### EXERCISE AIM:
What do the lines from the top of the data through the line with "and API calls." say? Quote them exactly and include both ends.

______________________________

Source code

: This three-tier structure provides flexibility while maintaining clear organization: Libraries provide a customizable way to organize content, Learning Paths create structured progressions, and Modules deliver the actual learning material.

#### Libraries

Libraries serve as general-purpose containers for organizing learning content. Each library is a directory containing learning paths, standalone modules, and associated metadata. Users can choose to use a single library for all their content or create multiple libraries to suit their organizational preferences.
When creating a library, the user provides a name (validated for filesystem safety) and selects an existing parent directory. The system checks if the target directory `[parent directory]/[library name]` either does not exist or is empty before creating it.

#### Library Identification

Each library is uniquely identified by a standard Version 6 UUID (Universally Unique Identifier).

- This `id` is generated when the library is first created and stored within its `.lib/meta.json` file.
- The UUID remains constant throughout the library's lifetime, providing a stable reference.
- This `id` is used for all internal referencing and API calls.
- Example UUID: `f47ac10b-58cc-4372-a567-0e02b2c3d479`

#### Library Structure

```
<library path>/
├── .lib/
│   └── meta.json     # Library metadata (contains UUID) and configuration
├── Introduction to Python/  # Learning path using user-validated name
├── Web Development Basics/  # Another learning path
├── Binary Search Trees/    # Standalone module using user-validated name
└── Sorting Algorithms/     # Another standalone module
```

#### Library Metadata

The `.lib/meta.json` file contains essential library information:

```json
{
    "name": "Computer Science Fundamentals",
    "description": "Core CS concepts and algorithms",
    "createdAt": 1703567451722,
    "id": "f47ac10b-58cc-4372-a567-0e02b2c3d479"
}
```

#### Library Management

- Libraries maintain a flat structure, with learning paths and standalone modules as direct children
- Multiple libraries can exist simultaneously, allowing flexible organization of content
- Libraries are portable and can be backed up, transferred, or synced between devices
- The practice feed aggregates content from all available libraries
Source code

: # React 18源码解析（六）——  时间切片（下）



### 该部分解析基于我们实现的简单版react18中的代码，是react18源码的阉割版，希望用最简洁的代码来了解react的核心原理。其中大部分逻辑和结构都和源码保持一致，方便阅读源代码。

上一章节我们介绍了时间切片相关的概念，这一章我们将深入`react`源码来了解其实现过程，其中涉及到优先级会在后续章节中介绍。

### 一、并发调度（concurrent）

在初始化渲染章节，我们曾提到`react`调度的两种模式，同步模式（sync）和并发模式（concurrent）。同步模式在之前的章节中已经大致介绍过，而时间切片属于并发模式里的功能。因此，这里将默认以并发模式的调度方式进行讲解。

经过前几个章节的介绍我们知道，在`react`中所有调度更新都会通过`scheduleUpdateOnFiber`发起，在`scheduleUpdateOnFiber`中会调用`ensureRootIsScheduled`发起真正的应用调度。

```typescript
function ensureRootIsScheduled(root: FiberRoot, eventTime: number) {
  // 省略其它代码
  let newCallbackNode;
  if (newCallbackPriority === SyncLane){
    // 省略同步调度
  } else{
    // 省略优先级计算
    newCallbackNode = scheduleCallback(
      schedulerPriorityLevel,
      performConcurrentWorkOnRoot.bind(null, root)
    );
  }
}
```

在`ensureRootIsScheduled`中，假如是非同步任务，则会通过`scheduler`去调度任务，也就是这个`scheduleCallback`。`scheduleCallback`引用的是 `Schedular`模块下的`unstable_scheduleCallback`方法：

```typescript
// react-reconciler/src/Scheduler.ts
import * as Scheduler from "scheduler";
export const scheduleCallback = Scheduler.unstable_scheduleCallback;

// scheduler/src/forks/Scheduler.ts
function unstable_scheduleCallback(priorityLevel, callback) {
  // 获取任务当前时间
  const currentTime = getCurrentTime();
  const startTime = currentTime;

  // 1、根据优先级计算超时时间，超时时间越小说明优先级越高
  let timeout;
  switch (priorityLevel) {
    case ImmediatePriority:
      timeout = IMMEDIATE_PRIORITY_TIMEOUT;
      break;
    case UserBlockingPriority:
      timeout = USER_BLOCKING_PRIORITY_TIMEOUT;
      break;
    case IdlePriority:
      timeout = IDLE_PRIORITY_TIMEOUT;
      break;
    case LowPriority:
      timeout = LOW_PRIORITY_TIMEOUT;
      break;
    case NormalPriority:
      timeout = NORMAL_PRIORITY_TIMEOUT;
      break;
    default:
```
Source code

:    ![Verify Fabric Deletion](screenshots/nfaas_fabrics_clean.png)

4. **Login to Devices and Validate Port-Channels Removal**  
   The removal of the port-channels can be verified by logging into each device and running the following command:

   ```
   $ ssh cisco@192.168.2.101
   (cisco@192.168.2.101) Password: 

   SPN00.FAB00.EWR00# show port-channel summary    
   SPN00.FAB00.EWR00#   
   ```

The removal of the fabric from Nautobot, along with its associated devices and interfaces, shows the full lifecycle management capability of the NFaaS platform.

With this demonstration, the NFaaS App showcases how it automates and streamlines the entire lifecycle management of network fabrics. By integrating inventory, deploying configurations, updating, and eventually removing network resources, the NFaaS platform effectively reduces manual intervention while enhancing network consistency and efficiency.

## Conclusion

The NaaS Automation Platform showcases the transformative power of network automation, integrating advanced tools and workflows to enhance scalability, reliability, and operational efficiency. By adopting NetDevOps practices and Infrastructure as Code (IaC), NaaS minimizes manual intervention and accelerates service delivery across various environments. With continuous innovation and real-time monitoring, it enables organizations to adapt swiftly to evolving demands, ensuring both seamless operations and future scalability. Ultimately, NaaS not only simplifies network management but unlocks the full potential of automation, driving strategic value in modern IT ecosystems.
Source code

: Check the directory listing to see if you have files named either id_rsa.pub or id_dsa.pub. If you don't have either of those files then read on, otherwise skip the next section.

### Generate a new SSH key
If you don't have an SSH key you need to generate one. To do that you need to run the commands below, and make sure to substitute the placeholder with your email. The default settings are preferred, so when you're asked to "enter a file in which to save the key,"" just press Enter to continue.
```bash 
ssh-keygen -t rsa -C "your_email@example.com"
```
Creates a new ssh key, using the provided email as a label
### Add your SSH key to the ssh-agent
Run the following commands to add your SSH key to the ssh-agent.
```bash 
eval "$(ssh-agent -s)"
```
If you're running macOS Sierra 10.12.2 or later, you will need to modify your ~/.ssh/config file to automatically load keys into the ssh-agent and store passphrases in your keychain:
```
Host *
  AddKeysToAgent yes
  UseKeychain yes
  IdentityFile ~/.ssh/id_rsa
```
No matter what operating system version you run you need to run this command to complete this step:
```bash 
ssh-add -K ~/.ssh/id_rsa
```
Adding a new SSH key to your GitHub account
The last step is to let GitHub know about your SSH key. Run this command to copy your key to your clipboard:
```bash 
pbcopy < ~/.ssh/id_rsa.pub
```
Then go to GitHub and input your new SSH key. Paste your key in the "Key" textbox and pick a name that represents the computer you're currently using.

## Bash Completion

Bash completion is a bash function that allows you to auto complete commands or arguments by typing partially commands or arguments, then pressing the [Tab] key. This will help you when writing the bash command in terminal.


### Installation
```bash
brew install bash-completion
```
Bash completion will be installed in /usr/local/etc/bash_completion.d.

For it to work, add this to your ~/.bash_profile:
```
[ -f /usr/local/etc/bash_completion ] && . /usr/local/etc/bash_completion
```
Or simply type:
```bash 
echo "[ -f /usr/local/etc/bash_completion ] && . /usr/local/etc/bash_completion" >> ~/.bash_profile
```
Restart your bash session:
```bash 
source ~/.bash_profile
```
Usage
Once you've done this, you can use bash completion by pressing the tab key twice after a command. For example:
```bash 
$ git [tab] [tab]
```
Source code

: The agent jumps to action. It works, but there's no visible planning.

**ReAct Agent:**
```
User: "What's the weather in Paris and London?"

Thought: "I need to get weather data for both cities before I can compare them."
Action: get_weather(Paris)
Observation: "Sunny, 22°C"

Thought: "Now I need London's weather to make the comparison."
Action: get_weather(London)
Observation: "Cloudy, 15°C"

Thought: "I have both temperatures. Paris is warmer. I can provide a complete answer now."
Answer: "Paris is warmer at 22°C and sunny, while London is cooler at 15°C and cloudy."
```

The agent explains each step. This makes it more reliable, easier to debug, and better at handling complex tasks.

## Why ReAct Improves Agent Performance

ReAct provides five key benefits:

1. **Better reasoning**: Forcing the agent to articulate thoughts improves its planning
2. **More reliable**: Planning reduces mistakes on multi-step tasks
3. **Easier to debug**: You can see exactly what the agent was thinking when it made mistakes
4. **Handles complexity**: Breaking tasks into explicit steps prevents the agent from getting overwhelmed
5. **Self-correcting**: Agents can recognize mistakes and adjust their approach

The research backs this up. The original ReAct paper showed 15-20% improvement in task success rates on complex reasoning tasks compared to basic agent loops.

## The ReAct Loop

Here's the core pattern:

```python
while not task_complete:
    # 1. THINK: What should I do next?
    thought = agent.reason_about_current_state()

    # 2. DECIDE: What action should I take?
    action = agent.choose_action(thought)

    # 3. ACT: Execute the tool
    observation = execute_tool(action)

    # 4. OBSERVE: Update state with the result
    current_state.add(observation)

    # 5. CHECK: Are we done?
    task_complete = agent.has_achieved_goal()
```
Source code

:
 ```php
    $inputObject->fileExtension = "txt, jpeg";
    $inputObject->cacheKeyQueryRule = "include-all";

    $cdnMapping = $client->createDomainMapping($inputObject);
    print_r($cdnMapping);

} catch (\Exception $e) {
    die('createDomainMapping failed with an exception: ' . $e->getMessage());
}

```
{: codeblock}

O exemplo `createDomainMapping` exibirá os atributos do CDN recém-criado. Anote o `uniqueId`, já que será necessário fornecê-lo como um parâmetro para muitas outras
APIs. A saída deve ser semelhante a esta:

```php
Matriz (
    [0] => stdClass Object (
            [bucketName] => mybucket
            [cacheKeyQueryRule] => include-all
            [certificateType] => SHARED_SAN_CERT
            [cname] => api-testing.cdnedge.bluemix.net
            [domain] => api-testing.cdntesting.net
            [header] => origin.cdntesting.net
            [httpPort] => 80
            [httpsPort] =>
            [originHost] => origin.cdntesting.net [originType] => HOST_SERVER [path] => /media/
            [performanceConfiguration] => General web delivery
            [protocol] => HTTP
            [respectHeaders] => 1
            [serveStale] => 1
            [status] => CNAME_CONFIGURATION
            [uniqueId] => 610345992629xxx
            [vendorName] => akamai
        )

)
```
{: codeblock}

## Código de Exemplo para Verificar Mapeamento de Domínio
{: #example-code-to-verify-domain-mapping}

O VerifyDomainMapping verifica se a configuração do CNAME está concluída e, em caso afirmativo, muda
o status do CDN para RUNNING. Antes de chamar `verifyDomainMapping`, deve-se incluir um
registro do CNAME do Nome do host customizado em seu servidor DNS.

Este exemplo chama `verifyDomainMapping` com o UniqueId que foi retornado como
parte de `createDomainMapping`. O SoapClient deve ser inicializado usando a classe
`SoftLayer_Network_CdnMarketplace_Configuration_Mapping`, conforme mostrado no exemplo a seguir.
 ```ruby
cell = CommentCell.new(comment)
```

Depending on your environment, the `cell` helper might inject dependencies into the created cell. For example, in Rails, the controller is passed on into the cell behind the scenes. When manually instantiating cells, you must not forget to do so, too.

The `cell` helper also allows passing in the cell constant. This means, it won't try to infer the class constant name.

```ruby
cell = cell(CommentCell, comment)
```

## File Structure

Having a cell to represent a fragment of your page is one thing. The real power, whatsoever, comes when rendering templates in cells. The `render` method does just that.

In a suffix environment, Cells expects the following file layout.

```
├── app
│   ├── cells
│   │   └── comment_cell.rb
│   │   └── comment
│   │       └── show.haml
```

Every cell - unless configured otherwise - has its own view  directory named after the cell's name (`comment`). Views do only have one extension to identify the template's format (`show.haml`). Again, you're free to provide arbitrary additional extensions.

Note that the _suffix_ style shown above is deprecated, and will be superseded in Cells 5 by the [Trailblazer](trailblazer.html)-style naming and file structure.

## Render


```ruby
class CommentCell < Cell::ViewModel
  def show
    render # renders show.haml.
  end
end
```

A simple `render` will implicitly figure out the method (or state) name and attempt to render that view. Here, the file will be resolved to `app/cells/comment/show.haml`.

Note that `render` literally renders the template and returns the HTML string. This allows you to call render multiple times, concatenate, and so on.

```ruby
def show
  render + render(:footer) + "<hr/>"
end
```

______________________________

### SOLUTION TO THIS PROBLEM:
Source code

: This three-tier structure provides flexibility while maintaining clear organization: Libraries provide a customizable way to organize content, Learning Paths create structured progressions, and Modules deliver the actual learning material.

#### Libraries

Libraries serve as general-purpose containers for organizing learning content. Each library is a directory containing learning paths, standalone modules, and associated metadata. Users can choose to use a single library for all their content or create multiple libraries to suit their organizational preferences.
When creating a library, the user provides a name (validated for filesystem safety) and selects an existing parent directory. The system checks if the target directory `[parent directory]/[library name]` either does not exist or is empty before creating it.

#### Library Identification

Each library is uniquely identified by a standard Version 6 UUID (Universally Unique Identifier).

- This `id` is generated when the library is first created and stored within its `.lib/meta.json` file.
- The UUID remains constant throughout the library's lifetime, providing a stable reference.
- This `id` is used for all internal referencing and API calls.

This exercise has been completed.